YOUR INSTRUCTIONS
Go through the entries below and tally each line holding the string "filter". Return the number only.

Dataset excerpts:
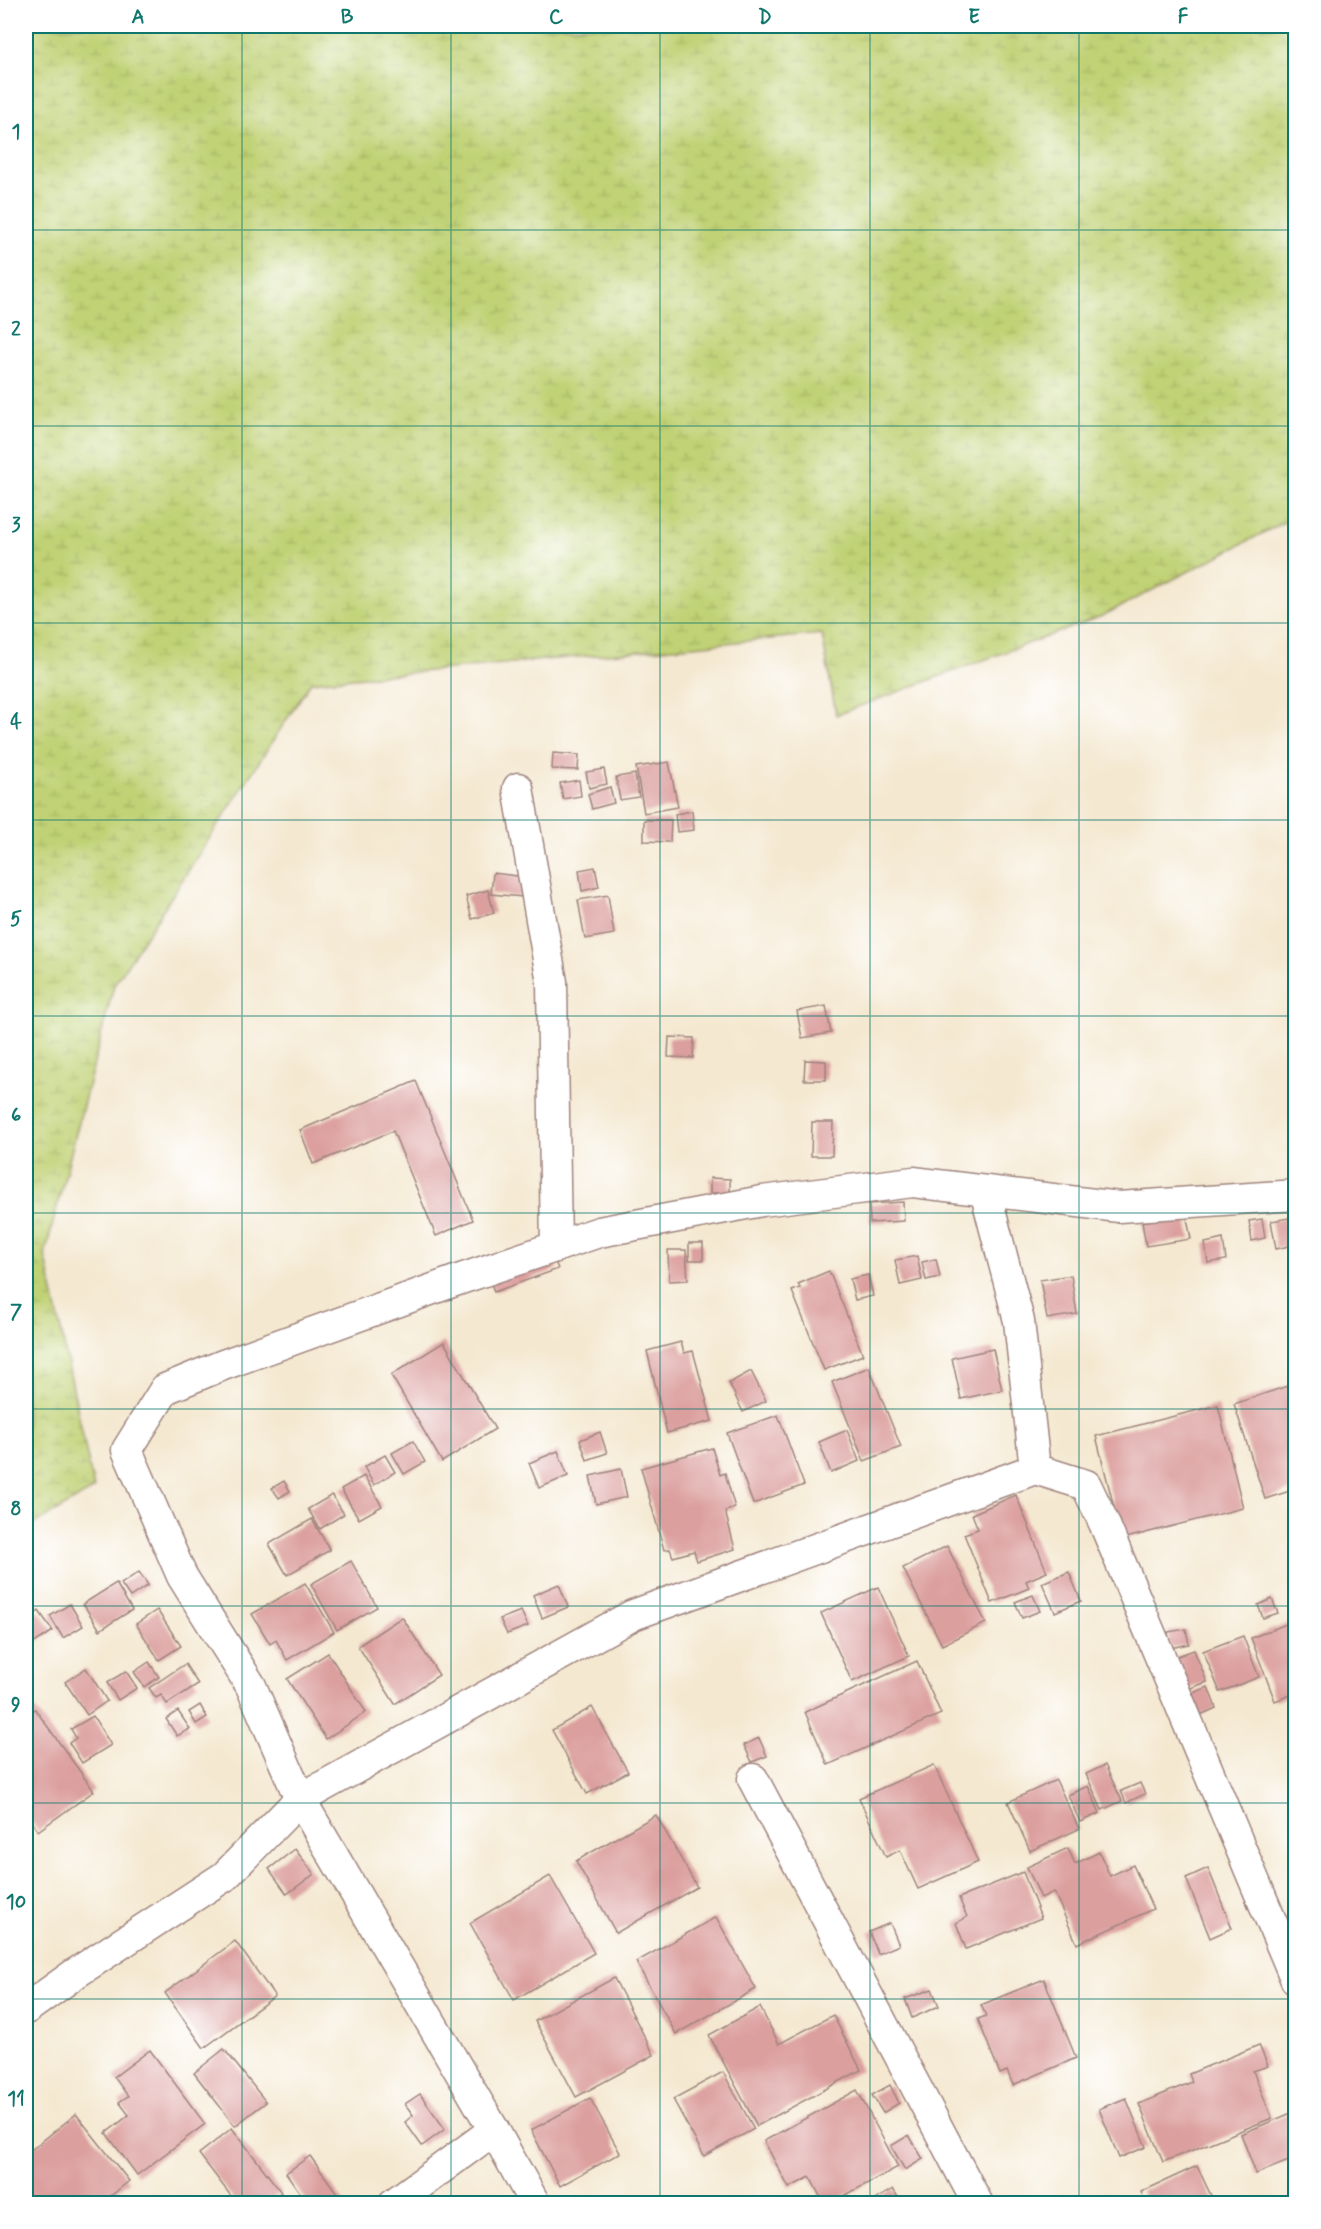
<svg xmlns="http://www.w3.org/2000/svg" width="1321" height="2229" viewBox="0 0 1321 2229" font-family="Mynerve,sans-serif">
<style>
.wetland{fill:url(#wetland-marsh);stroke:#857850;stroke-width:1.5}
.building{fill:#db9f9e}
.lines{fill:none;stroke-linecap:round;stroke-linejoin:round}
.street-casing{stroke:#9f847e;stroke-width:33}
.street{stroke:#fff;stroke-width:30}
.grid{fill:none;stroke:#0f766e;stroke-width:1.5;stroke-opacity:0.55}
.neatline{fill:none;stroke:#0f766e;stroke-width:2}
.grid-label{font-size:20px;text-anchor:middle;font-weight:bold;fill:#0f766e}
</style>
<defs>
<pattern id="wetland-marsh" width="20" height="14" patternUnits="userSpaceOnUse" patternTransform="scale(1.5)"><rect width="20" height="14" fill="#c0d275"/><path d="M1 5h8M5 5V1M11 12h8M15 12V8" fill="none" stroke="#a6b465"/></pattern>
</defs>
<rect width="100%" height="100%" fill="#fff"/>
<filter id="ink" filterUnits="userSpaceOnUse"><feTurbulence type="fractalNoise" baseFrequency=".0167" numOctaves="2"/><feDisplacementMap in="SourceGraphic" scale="12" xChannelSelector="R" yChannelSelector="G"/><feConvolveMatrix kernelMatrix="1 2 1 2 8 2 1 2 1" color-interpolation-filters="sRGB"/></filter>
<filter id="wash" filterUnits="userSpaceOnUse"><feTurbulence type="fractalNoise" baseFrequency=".008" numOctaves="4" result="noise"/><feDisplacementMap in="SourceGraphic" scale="24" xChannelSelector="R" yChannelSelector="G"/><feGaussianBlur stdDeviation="1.35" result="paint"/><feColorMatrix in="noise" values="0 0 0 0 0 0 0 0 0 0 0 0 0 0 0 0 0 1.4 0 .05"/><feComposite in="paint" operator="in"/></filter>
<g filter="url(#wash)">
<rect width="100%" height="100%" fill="#f4e8d0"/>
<path class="wetland" d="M 26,26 L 1295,26 L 1296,516 L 1102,616 L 836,715 L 822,634 L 311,682 L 114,985 L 45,1254 L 94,1489 L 26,1529 Z"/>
<g id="blocks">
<g class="building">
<path d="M 553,753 L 579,755 L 578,770 L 552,769 Z"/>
<path d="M 669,762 L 678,807 L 644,813 L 636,767 Z"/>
<path d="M 604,769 L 607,784 L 589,788 L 586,772 Z"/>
<path d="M 635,774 L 639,797 L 620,800 L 616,777 Z"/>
<path d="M 579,780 L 581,796 L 563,799 L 560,783 Z"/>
<path d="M 610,787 L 614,803 L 592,809 L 588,794 Z"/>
<path d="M 692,811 L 694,830 L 677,832 L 675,814 Z"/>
<path d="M 644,820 L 671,820 L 670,842 L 644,841 Z"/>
<path d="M 595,867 L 599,887 L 582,891 L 579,870 Z"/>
<path d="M 493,873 L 525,877 L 523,897 L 491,894 Z"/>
<path d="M 488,890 L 494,913 L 472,919 L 466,896 Z"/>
<path d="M 608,895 L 614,934 L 585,939 L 578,900 Z"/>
<path d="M 826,1006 L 831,1033 L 802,1038 L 797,1011 Z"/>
<path d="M 669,1037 L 694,1038 L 693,1058 L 668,1057 Z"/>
<path d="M 805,1060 L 826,1061 L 826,1080 L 804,1080 Z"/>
<path d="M 416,1081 L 473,1220 L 436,1236 L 393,1131 L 313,1164 L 300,1130 Z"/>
<path d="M 812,1122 L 833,1122 L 832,1156 L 811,1156 Z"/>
<path d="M 710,1178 L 730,1179 L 730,1193 L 710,1193 Z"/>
<path d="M 903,1202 L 904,1221 L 870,1223 L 869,1204 Z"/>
<path d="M 1186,1214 L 1191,1239 L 1146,1246 L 1142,1222 Z"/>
<path d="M 1289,1218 L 1294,1245 L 1276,1249 L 1271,1221 Z"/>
<path d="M 1262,1219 L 1265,1238 L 1252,1241 L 1249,1221 Z"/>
<path d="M 1223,1239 L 1226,1260 L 1208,1263 L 1205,1243 Z"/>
<rect x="689" y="1243" width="14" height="17"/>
<path d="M 668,1250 L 686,1250 L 688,1280 L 669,1281 Z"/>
<path d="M 552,1254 L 558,1269 L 494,1292 L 489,1277 Z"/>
<path d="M 917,1256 L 922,1280 L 900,1285 L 895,1260 Z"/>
<path d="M 936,1259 L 940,1277 L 926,1280 L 922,1262 Z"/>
<path d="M 829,1271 L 863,1355 L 824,1370 L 792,1291 L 800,1288 L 798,1284 Z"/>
<path d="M 868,1275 L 873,1296 L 855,1300 L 850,1279 Z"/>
<path d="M 1071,1275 L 1077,1314 L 1047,1319 L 1040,1280 Z"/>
<path d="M 444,1342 L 495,1429 L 442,1462 L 391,1375 Z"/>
<path d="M 681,1342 L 684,1353 L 693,1351 L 712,1421 L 667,1433 L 647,1351 Z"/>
<path d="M 993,1349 L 1002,1390 L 961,1399 L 952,1358 Z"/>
<path d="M 869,1367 L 901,1447 L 864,1461 L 832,1382 Z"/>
<path d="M 751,1371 L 766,1401 L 743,1412 L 729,1383 Z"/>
<path d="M 1296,1383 L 1296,1489 L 1265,1499 L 1234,1404 Z"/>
<path d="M 1218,1405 L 1243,1508 L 1122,1539 L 1096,1436 Z"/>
<path d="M 778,1415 L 804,1485 L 753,1504 L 727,1433 Z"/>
<path d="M 847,1430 L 859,1461 L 831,1473 L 819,1442 Z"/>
<path d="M 600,1432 L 607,1453 L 587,1460 L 580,1440 Z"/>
<path d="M 413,1441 L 425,1462 L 404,1474 L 392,1453 Z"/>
<path d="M 712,1448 L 720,1475 L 725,1473 L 735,1508 L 725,1511 L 735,1549 L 697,1561 L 694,1551 L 673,1557 L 670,1549 L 664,1550 L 641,1468 Z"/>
<path d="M 558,1451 L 568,1476 L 539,1488 L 529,1463 Z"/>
<path d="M 385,1455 L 395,1472 L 374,1485 L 364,1467 Z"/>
<path d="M 621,1469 L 627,1497 L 596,1504 L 590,1476 Z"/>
<path d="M 364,1476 L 382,1506 L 359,1519 L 341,1489 Z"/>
<path d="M 284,1481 L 290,1491 L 279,1498 L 272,1488 Z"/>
<path d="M 332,1495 L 344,1514 L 320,1529 L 308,1509 Z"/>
<path d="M 1016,1495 L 1047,1572 L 1026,1581 L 1029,1588 L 992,1603 L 964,1534 L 978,1529 L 972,1514 Z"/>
<path d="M 312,1519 L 330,1550 L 287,1575 L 269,1544 Z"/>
<path d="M 947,1546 L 986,1623 L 942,1645 L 903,1568 Z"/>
<path d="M 351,1561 L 377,1607 L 337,1630 L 311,1584 Z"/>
<path d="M 139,1572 L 148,1585 L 130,1597 L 121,1584 Z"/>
<path d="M 1069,1572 L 1081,1601 L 1055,1612 L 1042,1583 Z"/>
<path d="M 116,1583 L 132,1610 L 100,1630 L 83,1604 Z"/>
<path d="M 305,1583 L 334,1632 L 287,1660 L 276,1640 L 270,1644 L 252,1614 Z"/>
<path d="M 559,1584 L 568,1607 L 542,1618 L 533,1595 Z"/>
<path d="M 878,1587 L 909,1656 L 852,1682 L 821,1613 Z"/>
<path d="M 1033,1595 L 1040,1611 L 1022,1618 L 1015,1602 Z"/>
<path d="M 1272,1599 L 1278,1613 L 1263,1618 L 1258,1605 Z"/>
<path d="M 70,1604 L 83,1626 L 63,1638 L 50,1616 Z"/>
<path d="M 157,1610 L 181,1646 L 159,1660 L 136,1624 Z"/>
<path d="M 39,1611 L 53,1631 L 33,1644 L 26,1633 L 26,1620 Z"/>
<path d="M 521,1611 L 528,1626 L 507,1634 L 500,1619 Z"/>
<path d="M 402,1617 L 439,1675 L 395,1704 L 358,1646 Z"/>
<path d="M 1296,1620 L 1296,1693 L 1275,1701 L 1251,1638 Z"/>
<path d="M 1186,1629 L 1189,1644 L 1170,1648 L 1168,1632 Z"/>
<path d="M 1243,1636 L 1259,1677 L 1220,1692 L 1203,1651 Z"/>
<path d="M 1194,1650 L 1207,1682 L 1188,1689 L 1175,1657 Z"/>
<path d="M 328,1653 L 366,1712 L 326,1739 L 287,1679 Z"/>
<path d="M 917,1661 L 941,1714 L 828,1765 L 805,1712 Z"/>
<path d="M 149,1662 L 159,1677 L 144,1687 L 134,1672 Z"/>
<path d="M 185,1664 L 198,1684 L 167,1704 L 161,1695 L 156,1698 L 149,1688 Z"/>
<path d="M 86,1668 L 107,1701 L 87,1715 L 65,1682 Z"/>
<path d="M 126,1671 L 137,1688 L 118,1700 L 107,1683 Z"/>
<path d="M 1208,1687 L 1216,1708 L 1196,1717 L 1188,1695 Z"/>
<path d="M 200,1705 L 207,1717 L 196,1724 L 189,1712 Z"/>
<path d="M 592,1707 L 628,1772 L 587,1794 L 552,1730 Z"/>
<path d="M 35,1709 L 94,1791 L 38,1831 L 26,1814 L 26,1716 Z"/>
<path d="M 178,1711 L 190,1729 L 177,1736 L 166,1719 Z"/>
<path d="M 93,1716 L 111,1745 L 82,1763 L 69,1743 L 76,1738 L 71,1729 Z"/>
<path d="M 759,1738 L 767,1756 L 752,1762 L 744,1745 Z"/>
<path d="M 934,1765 L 978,1862 L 918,1889 L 900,1850 L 886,1857 L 859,1798 Z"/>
<path d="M 1105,1765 L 1122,1801 L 1102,1810 L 1086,1774 Z"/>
<path d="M 1056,1780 L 1079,1829 L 1030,1851 L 1008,1802 Z"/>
<path d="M 1140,1783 L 1145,1794 L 1126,1803 L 1121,1791 Z"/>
<path d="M 1088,1786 L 1100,1813 L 1080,1822 L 1068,1795 Z"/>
<path d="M 656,1815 L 697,1887 L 616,1933 L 576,1861 Z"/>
<path d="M 1068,1848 L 1075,1864 L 1099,1852 L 1110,1876 L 1133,1865 L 1153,1909 L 1077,1944 L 1054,1892 L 1041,1898 L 1027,1867 Z"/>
<path d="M 295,1849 L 314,1874 L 287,1894 L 269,1869 Z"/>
<path d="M 1208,1868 L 1232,1928 L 1210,1938 L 1186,1878 Z"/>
<path d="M 1023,1872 L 1041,1918 L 966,1949 L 956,1923 L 967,1917 L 959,1898 Z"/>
<path d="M 550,1876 L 594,1953 L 514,2000 L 470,1923 Z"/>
<path d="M 716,1917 L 756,1989 L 676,2034 L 636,1962 Z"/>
<path d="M 890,1923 L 899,1945 L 878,1954 L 869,1932 Z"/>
<path d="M 235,1941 L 275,1996 L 204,2048 L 165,1993 Z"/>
<path d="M 614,1978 L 654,2055 L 576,2097 L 535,2021 Z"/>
<path d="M 1044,1979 L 1076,2058 L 1013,2085 L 1007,2071 L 1000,2074 L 978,2019 L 986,2016 L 981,2005 Z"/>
<path d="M 932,1989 L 939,2006 L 912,2018 L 905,1999 Z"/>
<path d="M 760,2007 L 779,2044 L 833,2015 L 861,2070 L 757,2126 L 709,2035 Z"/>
<path d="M 1259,2045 L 1268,2066 L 1253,2071 L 1272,2118 L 1163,2162 L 1139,2104 L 1192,2082 L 1189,2074 Z"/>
<path d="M 224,2049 L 266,2102 L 235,2126 L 194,2073 Z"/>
<path d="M 150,2050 L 205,2124 L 137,2175 L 106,2133 L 129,2115 L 119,2102 L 128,2096 L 114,2077 Z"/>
<path d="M 723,2072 L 754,2129 L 704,2156 L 673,2099 Z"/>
<path d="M 890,2085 L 899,2103 L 883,2113 L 872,2095 Z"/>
<path d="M 857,2090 L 898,2167 L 829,2204 L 824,2204 L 810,2177 L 789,2188 L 764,2141 Z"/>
<path d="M 420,2094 L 445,2129 L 422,2146 L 405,2122 L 413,2115 L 405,2104 Z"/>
<path d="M 590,2098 L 620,2153 L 560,2186 L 531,2130 Z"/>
<path d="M 1126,2098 L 1146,2147 L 1119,2158 L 1099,2109 Z"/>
<path d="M 1296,2111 L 1296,2158 L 1256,2174 L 1241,2134 Z"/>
<path d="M 76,2114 L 129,2181 L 101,2204 L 35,2204 L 26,2192 L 26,2154 Z"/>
<path d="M 232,2128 L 281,2192 L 266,2204 L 237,2204 L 199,2154 Z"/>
<path d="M 909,2135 L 923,2159 L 905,2170 L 891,2146 Z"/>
<path d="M 310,2156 L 345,2204 L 308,2204 L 286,2173 Z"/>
<path d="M 1197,2166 L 1215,2204 L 1146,2204 L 1141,2192 Z"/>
<path d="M 893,2189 L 902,2204 L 868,2204 Z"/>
</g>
</g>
</g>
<g filter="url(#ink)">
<use href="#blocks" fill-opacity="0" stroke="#9f847e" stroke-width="1.5"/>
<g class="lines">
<g class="street-casing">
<g id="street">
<path d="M 518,788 L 552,982 L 556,1247"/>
<path d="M 985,1191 L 1019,1321 L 1035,1469"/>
<path d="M 753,1779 L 978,2204"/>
<path d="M 26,2009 L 76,1973 L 225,1876 L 300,1799 L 633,1615 L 1035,1469 L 1086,1485 L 1104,1523 L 1296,1980"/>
<path d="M 393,2204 L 494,2130"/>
<path d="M 535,2204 L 494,2130 L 300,1799 L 251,1686 L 182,1576 L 127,1450 L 165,1389 L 223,1365 L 455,1281 L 599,1232 L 762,1201 L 913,1182 L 1119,1207 L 1296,1195"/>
</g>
</g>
<use href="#street" class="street"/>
</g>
</g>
<path class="grid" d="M 242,26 L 242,2204M 451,26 L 451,2204M 660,26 L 660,2204M 870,26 L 870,2204M 1079,26 L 1079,2204M 26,230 L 1296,230M 26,426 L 1296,426M 26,623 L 1296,623M 26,820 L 1296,820M 26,1016 L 1296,1016M 26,1213 L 1296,1213M 26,1409 L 1296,1409M 26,1606 L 1296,1606M 26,1803 L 1296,1803M 26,1999 L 1296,1999"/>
<rect width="1321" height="2229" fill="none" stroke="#fff" stroke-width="66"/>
<rect x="33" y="33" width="1255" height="2163" class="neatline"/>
<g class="grid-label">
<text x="138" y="23">A</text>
<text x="347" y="23">B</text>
<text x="556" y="23">C</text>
<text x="765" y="23">D</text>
<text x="974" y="23">E</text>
<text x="1183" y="23">F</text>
<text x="16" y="138">1</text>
<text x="16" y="335">2</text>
<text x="16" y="531">3</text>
<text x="16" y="728">4</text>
<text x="16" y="925">5</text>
<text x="16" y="1121">6</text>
<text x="16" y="1318">7</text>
<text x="16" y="1515">8</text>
<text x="16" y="1711">9</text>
<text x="16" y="1908">10</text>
<text x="16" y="2105">11</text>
</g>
</svg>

RESPONSE TO THIS EXERCISE
4